This piece in the WSJ (gift link)lays out the history of the church and the US government and as we know it was often hostile mostly due to anti Catholic bigotry. But it changed :
Post-Cold War presidents mostly walked in lockstep with Catholic leaders at home and in Rome, with a major exception being the Iraq war. John Paul II advised George W. Bush not to take pre-emptive action against Saddam Hussein. Bush stayed the course but reaffirmed his respect for the holy father. The next year Bush presented the pope with the Presidential Medal of Freedom, vowing to work with the pope “for human liberty and human dignity, in order to spread peace and compassion.”
Trump has chosen a different path.
In each election since 2016, Trump won a majority of the White Catholic vote, increasing his percentage in 2024 to about 60%. Yet beneath these positive election results, the mood can be tense. Many of the president’s actions suggest values that are out of step with the presidents that came before him; and as recent popes have demonstrated, they are also out of line with the values of the Catholic church.
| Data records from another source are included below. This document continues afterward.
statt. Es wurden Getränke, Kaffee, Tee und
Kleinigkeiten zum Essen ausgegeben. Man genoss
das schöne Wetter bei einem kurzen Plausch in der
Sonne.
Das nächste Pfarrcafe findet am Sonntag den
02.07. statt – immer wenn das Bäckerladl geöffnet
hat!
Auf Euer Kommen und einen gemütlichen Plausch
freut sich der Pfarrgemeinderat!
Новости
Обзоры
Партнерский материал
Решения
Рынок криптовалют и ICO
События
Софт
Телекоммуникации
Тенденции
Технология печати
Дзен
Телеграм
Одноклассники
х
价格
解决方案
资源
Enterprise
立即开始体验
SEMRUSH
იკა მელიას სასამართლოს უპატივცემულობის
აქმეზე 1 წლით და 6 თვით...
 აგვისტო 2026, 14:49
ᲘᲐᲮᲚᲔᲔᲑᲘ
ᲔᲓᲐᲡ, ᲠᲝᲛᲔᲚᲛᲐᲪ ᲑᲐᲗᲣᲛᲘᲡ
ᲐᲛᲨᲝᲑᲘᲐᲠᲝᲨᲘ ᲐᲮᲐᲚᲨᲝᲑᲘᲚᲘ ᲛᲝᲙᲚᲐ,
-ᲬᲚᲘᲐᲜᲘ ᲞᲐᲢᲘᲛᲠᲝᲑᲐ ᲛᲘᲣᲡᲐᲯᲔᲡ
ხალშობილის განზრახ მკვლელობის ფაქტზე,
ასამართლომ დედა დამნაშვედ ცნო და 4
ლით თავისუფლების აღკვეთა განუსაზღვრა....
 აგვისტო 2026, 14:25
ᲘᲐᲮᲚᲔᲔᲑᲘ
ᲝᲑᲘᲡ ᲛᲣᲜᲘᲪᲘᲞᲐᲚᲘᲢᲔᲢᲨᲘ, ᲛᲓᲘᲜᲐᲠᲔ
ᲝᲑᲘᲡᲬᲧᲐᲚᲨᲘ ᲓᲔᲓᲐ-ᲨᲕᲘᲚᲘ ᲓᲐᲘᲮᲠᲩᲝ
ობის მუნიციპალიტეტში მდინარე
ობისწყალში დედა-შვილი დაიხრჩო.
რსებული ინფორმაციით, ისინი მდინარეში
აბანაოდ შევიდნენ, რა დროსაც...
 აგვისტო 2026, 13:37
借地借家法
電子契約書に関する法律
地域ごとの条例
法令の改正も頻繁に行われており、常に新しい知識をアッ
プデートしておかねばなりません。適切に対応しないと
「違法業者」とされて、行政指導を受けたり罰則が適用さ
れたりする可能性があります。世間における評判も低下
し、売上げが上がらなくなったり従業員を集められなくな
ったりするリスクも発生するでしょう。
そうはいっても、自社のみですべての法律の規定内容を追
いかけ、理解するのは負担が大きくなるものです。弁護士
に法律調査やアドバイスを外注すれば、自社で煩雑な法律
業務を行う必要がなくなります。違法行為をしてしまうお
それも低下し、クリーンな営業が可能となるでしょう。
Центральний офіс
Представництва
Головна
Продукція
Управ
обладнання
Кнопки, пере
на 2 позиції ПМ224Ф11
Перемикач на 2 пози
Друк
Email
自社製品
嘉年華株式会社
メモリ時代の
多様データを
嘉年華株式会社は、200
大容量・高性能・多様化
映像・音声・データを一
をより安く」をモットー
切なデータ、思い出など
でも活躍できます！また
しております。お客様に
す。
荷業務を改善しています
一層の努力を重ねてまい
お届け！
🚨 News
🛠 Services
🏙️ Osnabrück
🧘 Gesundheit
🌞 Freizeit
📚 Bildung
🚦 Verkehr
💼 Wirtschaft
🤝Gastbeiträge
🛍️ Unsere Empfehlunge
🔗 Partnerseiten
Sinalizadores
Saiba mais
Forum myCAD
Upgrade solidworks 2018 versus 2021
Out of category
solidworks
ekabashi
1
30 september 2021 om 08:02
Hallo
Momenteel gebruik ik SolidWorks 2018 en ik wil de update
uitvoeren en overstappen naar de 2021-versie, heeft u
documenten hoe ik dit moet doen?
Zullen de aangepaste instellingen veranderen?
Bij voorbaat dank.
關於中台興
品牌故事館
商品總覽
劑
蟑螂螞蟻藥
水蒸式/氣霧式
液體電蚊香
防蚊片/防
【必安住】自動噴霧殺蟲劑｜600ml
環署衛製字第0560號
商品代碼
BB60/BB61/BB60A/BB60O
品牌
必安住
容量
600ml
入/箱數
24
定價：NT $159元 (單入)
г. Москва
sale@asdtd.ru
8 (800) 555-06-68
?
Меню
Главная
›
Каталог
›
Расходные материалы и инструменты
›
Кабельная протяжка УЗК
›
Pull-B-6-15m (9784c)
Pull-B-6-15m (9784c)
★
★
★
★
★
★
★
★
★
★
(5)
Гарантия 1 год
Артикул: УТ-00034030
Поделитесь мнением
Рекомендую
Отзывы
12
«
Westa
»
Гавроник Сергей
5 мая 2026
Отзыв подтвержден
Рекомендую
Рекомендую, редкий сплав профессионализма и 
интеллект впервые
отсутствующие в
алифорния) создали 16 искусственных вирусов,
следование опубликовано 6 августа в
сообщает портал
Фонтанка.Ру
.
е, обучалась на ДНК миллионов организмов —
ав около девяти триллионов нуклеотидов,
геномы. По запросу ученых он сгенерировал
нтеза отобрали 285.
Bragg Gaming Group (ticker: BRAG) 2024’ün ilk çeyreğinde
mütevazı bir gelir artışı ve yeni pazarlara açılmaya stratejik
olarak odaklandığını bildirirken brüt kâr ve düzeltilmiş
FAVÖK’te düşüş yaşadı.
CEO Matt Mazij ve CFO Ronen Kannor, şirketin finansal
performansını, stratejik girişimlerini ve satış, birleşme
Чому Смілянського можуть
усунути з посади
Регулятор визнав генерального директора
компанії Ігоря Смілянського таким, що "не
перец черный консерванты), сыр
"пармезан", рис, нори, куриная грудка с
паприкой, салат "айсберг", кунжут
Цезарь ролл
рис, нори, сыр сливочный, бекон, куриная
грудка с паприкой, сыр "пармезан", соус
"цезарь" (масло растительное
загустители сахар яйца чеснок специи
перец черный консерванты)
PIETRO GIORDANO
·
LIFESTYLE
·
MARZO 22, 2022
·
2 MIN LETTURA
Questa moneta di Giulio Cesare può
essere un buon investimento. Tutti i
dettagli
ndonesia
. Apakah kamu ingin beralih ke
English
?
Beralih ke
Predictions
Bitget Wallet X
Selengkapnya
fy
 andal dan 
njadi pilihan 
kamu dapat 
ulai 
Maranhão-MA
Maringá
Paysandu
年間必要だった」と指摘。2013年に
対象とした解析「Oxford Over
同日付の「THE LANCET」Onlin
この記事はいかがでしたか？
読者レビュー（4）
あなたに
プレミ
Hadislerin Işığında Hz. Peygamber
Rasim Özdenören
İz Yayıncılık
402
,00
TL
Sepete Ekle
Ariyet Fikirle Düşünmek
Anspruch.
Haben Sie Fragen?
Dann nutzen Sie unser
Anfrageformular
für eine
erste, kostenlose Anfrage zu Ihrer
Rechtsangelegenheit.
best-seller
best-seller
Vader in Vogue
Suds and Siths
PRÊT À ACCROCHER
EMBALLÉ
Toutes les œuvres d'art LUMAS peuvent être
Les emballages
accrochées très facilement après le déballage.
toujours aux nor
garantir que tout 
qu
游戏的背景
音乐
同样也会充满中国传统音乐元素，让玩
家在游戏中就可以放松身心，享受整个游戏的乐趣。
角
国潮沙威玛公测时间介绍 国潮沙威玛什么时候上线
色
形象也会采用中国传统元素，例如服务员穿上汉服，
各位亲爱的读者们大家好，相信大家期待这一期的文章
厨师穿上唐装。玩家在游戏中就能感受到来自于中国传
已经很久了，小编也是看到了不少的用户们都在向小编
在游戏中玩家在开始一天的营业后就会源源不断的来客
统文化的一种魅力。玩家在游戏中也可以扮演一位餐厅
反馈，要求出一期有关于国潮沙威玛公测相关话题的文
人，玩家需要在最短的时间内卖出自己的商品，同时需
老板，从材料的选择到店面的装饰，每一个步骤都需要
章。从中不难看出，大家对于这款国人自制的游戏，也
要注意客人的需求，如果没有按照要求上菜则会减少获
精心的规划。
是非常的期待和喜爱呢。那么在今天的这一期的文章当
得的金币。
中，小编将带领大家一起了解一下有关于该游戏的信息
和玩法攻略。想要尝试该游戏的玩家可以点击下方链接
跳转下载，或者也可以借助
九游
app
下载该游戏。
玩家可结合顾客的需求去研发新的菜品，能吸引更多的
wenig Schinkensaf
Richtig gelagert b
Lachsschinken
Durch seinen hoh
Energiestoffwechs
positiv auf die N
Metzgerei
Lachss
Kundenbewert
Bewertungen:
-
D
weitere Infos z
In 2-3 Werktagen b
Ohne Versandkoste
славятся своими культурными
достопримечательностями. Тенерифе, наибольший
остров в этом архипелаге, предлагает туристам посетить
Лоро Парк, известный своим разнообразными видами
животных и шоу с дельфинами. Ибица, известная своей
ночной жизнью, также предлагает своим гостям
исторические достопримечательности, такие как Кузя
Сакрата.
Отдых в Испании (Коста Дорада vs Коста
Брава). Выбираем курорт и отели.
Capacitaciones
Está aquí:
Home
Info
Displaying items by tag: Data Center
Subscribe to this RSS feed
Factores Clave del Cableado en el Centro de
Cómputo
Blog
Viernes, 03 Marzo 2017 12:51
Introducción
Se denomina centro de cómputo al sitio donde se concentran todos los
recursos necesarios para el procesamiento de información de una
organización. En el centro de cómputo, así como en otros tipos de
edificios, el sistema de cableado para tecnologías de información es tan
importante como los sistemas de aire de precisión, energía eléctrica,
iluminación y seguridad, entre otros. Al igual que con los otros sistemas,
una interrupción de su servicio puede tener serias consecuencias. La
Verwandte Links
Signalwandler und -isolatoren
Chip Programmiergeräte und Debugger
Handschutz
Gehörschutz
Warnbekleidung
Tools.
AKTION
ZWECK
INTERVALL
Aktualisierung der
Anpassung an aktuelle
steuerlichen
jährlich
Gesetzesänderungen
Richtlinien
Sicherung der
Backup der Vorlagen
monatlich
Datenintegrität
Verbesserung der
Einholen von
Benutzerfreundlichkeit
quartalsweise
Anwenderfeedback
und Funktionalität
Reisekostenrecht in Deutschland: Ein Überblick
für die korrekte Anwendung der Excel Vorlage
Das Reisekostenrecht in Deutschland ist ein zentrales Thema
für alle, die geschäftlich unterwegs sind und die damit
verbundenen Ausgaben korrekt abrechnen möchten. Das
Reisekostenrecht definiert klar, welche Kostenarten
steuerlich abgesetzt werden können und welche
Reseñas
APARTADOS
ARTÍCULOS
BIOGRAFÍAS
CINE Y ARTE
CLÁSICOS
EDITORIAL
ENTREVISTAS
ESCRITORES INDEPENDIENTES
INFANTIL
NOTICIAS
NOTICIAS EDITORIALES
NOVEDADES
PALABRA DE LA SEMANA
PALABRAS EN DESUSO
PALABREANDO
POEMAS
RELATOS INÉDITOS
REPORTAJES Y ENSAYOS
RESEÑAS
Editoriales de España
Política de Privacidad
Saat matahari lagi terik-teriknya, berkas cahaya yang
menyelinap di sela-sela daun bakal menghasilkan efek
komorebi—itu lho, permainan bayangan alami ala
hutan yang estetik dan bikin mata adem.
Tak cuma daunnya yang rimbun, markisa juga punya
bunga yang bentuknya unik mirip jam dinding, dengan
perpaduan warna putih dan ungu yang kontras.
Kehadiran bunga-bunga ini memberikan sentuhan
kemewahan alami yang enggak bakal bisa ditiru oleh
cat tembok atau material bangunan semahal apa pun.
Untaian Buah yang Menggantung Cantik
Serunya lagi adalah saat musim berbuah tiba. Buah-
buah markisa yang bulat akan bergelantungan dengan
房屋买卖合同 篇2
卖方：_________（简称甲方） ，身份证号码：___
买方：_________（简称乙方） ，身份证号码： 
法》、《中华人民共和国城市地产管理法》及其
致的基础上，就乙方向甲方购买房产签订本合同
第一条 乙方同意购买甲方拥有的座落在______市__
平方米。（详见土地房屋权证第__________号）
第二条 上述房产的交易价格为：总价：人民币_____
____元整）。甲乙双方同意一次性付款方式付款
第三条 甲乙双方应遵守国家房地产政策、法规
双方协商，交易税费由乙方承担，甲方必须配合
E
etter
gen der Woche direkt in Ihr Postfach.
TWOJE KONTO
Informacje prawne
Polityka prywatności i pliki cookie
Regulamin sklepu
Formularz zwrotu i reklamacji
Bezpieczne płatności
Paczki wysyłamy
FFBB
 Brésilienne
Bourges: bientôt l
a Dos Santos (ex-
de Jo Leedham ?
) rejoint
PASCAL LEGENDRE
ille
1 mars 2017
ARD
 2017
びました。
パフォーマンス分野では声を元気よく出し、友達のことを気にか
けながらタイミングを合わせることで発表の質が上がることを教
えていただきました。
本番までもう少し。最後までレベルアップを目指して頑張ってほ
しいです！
During Trump’s first presidential campaign and first term, Pope Francis noted that the gospel called on Christians to build bridges, not (border) walls. Trump issued a statement that Francis was going to wish Trump was president if ISIS attacked the Vatican.
But the real escalation of the conflict has come in recent months. Pope Leo XIV, the first American pontiff, has proven to be very politically savvy. He seems to have ensured that when he speaks, the American bishops generally fall in line behind him. He has called on the bishops to defend the rights and dignity of immigrants and refugees, and they have answered by submitting legal briefs to the Supreme Court on their behalf.
Their larger clash, however, came over the war in Iran. When Trump vowed to destroy Iranian civilization, to blast it back to the stone ages, Leo called his rhetoric “unacceptable.” He preached against the “delusion of omnipotence,” and called for an end to “idolatry of self and money” and “enough of war.”
Catholics have criteria that they invoke to evaluate righteousness of wars, which date to the fifth century teachings of St. Augustine. They determine whether a cause is just, if all other options have been exhausted, if war will lead to peace, and if the evil being targeted by war is greater than the evil of the violence the war will inflict. This allows them to determine what is a “just war” and what is not.
The American president and his advisers have made limited effort to justify their aggressive military actions, which also meet none of the traditional Catholic just war criteria.
The pope’s skepticism about the administration’s rationale for war prompted Trump, unlike any president in the last 100 years, to recast the Vatican as an adversary rather than an ally. Never before, even at the height of U.S. anti-Catholicism, has a sitting president attacked the pope like this
He attacks anyone who dares to disagree with him or is more popular. I honestly don’t think it’s any more complicated than that. He’s a Know-Nothing in the original sense of the world taking the country back to the 1800s in more ways than one.